Wednesday, September 07, 2005

A much larger house on fire


About the time 50 Dalit houses were set ablaze in Gohana, the country marked 50 years of a law giving effect to the Constitution's abolition of untouchability. As if to rub it in, 25 more Dalit homes were torched the same week in Akola, Maharashtra, writes P Sainath.

06 September 2005 - Burri nazar walle, theri ghar mein ladki paida ho (You evil-eyed people, may girls be born in your homes).
Scrawled on the back of a lorry in Gohana, those words capture the soul of casteism in Haryana. Even while taking a crack at Dalits whose houses they had reduced to rubble, their oppressors couldn't fail to proclaim women to be a curse. (A view many of them clearly act upon. You can see that from Haryana's appalling sex ratio of 861. That was the worst among major States in the 2001 census.)

━━━━━━━━

ACTIVITIES:
#1 Decide whether each statement agrees with the Gohana article, answering yes or no and quoting the words from the article that settle it: (a) Fifty Dalit houses were set ablaze in Gohana. (b) Haryana's sex ratio was the worst among major States in the 2001 census. (c) The Dalit homes in Akola were torched a month after the Gohana fires.
#2 Write the next part of the Gohana article, picking up right after its final sentence.
The data that comes next is drawn from a separate source.

━━━━━━━━

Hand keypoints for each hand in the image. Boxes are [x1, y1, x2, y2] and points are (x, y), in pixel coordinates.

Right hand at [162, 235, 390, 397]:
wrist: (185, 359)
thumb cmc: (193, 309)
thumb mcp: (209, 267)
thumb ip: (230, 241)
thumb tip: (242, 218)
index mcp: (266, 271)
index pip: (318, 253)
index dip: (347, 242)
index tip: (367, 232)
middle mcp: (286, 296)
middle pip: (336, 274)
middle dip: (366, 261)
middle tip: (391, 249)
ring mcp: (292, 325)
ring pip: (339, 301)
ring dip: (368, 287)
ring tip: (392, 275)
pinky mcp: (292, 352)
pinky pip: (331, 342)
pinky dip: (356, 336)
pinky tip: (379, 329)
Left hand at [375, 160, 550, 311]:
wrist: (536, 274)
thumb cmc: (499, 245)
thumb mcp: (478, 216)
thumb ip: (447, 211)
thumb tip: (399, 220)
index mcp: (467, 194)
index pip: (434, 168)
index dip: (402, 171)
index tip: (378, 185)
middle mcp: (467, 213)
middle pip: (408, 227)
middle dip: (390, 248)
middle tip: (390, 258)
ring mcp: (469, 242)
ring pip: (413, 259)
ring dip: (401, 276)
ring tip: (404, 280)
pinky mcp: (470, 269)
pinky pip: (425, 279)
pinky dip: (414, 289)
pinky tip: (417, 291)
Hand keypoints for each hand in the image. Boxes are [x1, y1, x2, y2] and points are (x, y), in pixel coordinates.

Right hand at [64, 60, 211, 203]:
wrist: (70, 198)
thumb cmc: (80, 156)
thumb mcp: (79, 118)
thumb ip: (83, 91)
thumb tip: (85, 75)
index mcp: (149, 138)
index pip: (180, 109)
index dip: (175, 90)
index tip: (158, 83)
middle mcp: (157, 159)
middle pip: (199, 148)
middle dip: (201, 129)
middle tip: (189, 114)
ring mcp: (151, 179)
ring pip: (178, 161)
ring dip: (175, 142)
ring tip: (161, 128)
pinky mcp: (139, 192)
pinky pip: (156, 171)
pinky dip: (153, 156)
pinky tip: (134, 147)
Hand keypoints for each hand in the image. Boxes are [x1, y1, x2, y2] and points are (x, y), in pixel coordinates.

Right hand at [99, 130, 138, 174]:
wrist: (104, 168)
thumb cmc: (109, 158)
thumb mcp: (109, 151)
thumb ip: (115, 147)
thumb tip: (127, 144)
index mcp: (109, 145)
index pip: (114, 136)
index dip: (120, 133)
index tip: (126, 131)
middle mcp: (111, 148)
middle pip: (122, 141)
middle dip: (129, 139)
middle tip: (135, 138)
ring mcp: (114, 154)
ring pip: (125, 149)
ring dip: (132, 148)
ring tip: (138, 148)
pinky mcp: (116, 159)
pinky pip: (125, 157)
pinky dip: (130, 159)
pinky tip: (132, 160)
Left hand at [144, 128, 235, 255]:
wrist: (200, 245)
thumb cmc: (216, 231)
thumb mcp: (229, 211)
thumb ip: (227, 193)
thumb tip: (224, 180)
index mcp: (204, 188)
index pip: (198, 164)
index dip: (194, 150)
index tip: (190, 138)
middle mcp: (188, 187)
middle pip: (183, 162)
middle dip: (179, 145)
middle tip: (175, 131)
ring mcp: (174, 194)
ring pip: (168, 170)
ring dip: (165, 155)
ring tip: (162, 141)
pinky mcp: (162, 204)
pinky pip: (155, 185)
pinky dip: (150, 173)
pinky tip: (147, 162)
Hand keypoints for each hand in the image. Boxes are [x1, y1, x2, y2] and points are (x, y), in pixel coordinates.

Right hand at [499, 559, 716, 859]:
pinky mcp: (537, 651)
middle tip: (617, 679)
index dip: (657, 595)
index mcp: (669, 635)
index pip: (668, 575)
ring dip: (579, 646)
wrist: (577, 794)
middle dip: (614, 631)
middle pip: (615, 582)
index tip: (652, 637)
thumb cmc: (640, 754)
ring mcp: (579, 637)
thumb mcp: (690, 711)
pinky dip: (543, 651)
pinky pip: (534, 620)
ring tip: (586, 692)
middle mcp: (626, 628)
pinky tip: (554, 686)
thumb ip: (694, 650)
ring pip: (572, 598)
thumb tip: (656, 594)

━━━━━━━━

RESULTS OF THE TASKS:
#1
(a) Yes: "About the time 50 Dalit houses were set ablaze in Gohana"
(b) Yes: "That was the worst among major States in the 2001 census."
(c) No: "25 more Dalit homes were torched the same week in Akola, Maharashtra"

#2
About the time 50 Dalit houses were set ablaze in Gohana, the country marked 50 years of a law giving effect to the Constitution's abolition of untouchability. As if to rub in the irony, 25 more Dalit homes have been torched in the same week. This time in Akola, Maharashtra.
Of course the Constitution banned untouchability. It was to give effect to Article 17 that Parliament passed the Untouchability (Offences) Act, 1955. This was later made more stringent and renamed the Protection of Civil Rights Act, 1955. Still the crimes went on. So, along the way, we brought in quite a few other vital laws. Like the Scheduled Castes and Scheduled Tribes (Prevention of Atrocities) Act of 1989. Crimes under this Act invite harsher penalties than similar offences would under the Indian Penal Code. Half a century into the process, we grapple with the very crimes the first of these laws sought to end.
Was Gohana 2005 a one-off aberration? We could then say: awful, but these things happen. And get on with life. The catch of course is that they happen every so often. And to the same people. Even a show of mandatory anguish - "what an atrocity" - doesn't begin to meet the problem. Not when the crime is systemic, societal, and structured. Not when a state disables its own citizens.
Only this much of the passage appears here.